**Istruzioni di lavoro:**
1. Elenca tutte le date riportate nel testo fornito.
2. Riproduci fedelmente la parte del testo fornito che si apre con le parole contenenti "Relatore per la" e si chiude con "informale di esperti.".
3. Riscrivi in forma di elenco puntato il paragrafo del testo fornito che comincia con "Grazie, Presidente. La I Commissione", mantenendone i fatti principali.

**Testo fornito:**
★ ★ ★ ★ ★ ★ ★

Discussione generale
Data: 
Lunedì, 27 Novembre, 2017
Nome: 
Enzo Lattuca

 

A.C. 2976-A e abbinate

 

Relatore per la maggioranza

Grazie, Presidente. La I Commissione ha avviato l'esame delle proposte n. 2976 Garnero Santanchè ed altri, Istituzione del Registro pubblico delle moschee e dell'Albo nazionale degli imam, e n. 3421 Palmizio, sempre in materia di Istituzione dell'Albo nazionale degli imam, nella seduta del 9 dicembre 2015. Nella seduta del 14 novembre 2017, nell'ambito dell'attività istruttoria sul provvedimento, ha avuto luogo l'audizione informale di esperti.

★ ★ ★ ★ ★ ★ ★

**Dati estratti:**

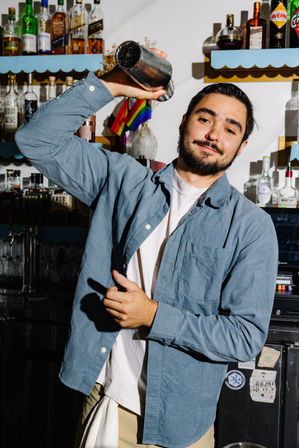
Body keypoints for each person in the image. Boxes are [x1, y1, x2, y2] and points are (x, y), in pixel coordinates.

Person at [15, 49, 278, 448]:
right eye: (205, 118)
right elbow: (35, 140)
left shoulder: (251, 226)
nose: (213, 134)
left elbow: (244, 336)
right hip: (104, 400)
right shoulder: (123, 180)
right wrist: (110, 86)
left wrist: (153, 315)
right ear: (185, 123)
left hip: (180, 423)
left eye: (230, 128)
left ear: (240, 146)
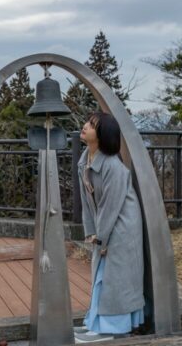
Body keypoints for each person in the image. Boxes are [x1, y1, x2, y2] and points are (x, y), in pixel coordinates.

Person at [74, 112, 145, 344]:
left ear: (103, 135)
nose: (85, 126)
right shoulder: (84, 160)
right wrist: (91, 232)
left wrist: (102, 238)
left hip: (122, 225)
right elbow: (87, 203)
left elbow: (111, 204)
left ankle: (112, 328)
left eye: (92, 125)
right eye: (87, 122)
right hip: (107, 223)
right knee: (101, 276)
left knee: (113, 278)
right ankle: (96, 323)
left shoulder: (113, 166)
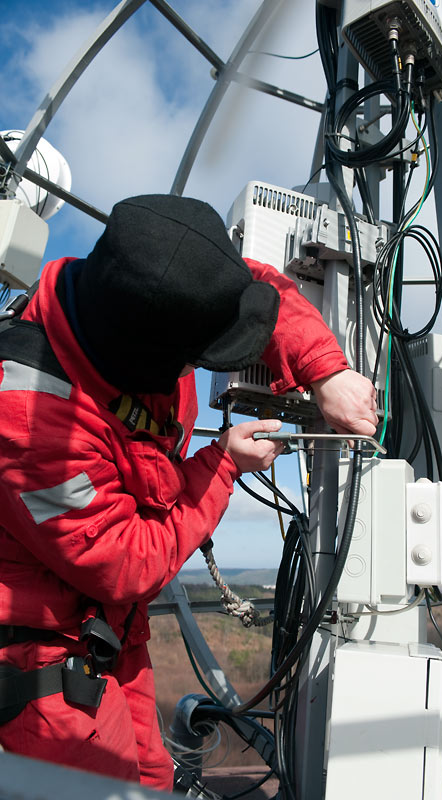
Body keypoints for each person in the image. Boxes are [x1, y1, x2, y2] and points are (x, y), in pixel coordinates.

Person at [0, 194, 377, 790]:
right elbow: (126, 561)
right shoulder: (31, 421)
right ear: (147, 363)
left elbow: (246, 287)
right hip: (44, 655)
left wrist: (325, 369)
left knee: (152, 780)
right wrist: (222, 465)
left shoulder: (143, 280)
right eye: (194, 361)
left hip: (112, 634)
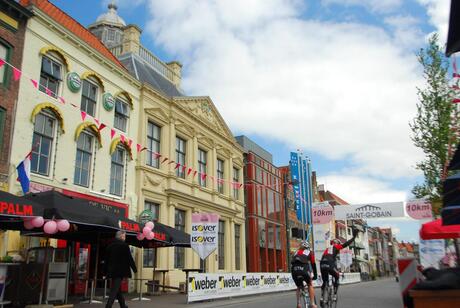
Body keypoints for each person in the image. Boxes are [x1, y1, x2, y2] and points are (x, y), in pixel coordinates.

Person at [320, 227, 359, 303]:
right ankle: (334, 295)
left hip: (322, 264)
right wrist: (353, 237)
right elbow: (346, 244)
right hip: (329, 264)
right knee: (337, 276)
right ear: (337, 243)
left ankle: (321, 297)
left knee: (325, 282)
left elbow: (323, 258)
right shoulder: (336, 246)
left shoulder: (327, 249)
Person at [104, 231, 137, 308]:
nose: (125, 238)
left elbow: (106, 260)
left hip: (112, 271)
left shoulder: (110, 246)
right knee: (114, 290)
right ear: (121, 236)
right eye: (124, 236)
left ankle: (123, 305)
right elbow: (129, 258)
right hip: (120, 272)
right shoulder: (124, 246)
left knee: (117, 289)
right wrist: (134, 269)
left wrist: (105, 271)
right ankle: (108, 306)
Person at [291, 240, 318, 308]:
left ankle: (298, 303)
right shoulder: (309, 252)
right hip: (303, 270)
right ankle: (312, 303)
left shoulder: (295, 252)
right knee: (310, 284)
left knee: (298, 286)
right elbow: (313, 264)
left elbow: (292, 262)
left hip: (294, 270)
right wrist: (315, 275)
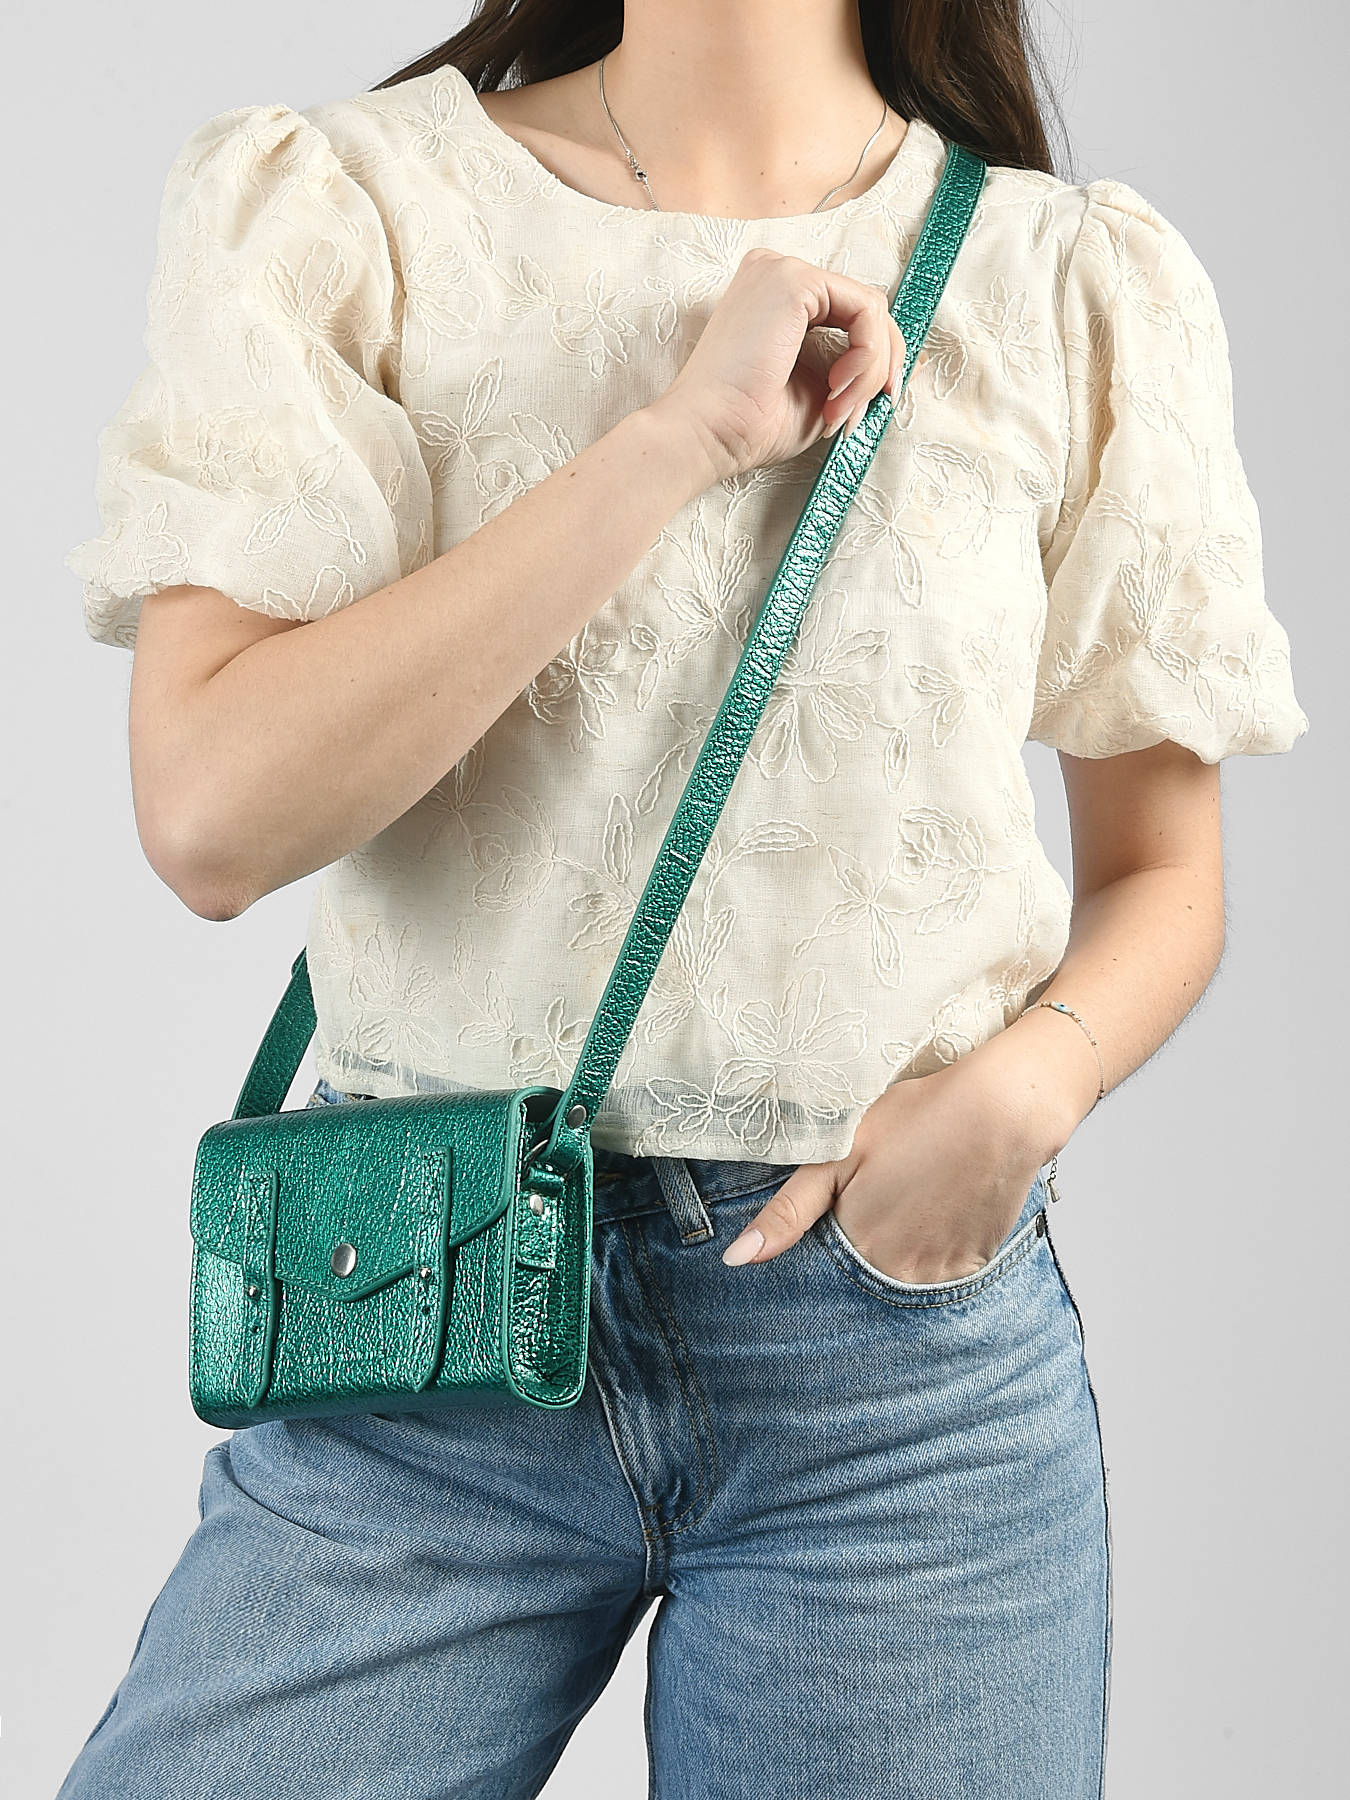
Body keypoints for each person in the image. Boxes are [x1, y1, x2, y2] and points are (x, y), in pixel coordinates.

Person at [57, 3, 1307, 1795]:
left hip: (892, 1370)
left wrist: (1016, 1099)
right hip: (418, 1292)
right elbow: (211, 822)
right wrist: (673, 441)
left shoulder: (1066, 279)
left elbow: (1161, 873)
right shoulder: (350, 206)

★ ★ ★ ★ ★ ★ ★

**Risposte in ordine:**
1.
- Lunedì, 27 Novembre, 2017
- 9 dicembre 2015
- 14 novembre 2017

2.
Relatore per la maggioranza

Grazie, Presidente. La I Commissione ha avviato l'esame delle proposte n. 2976 Garnero Santanchè ed altri, Istituzione del Registro pubblico delle moschee e dell'Albo nazionale degli imam, e n. 3421 Palmizio, sempre in materia di Istituzione dell'Albo nazionale degli imam, nella seduta del 9 dicembre 2015. Nella seduta del 14 novembre 2017, nell'ambito dell'attività istruttoria sul provvedimento, ha avuto luogo l'audizione informale di esperti.

3.
- La I Commissione ha avviato l'esame della proposta n. 2976 (Garnero Santanchè ed altri), che istituisce il Registro pubblico delle moschee e l'Albo nazionale degli imam.
- Ha esaminato anche la proposta n. 3421 (Palmizio), anch'essa sull'istituzione dell'Albo nazionale degli imam.
- L'esame è iniziato nella seduta del 9 dicembre 2015.
- Nella seduta del 14 novembre 2017, durante l'attività istruttoria, si è tenuta l'audizione informale di esperti.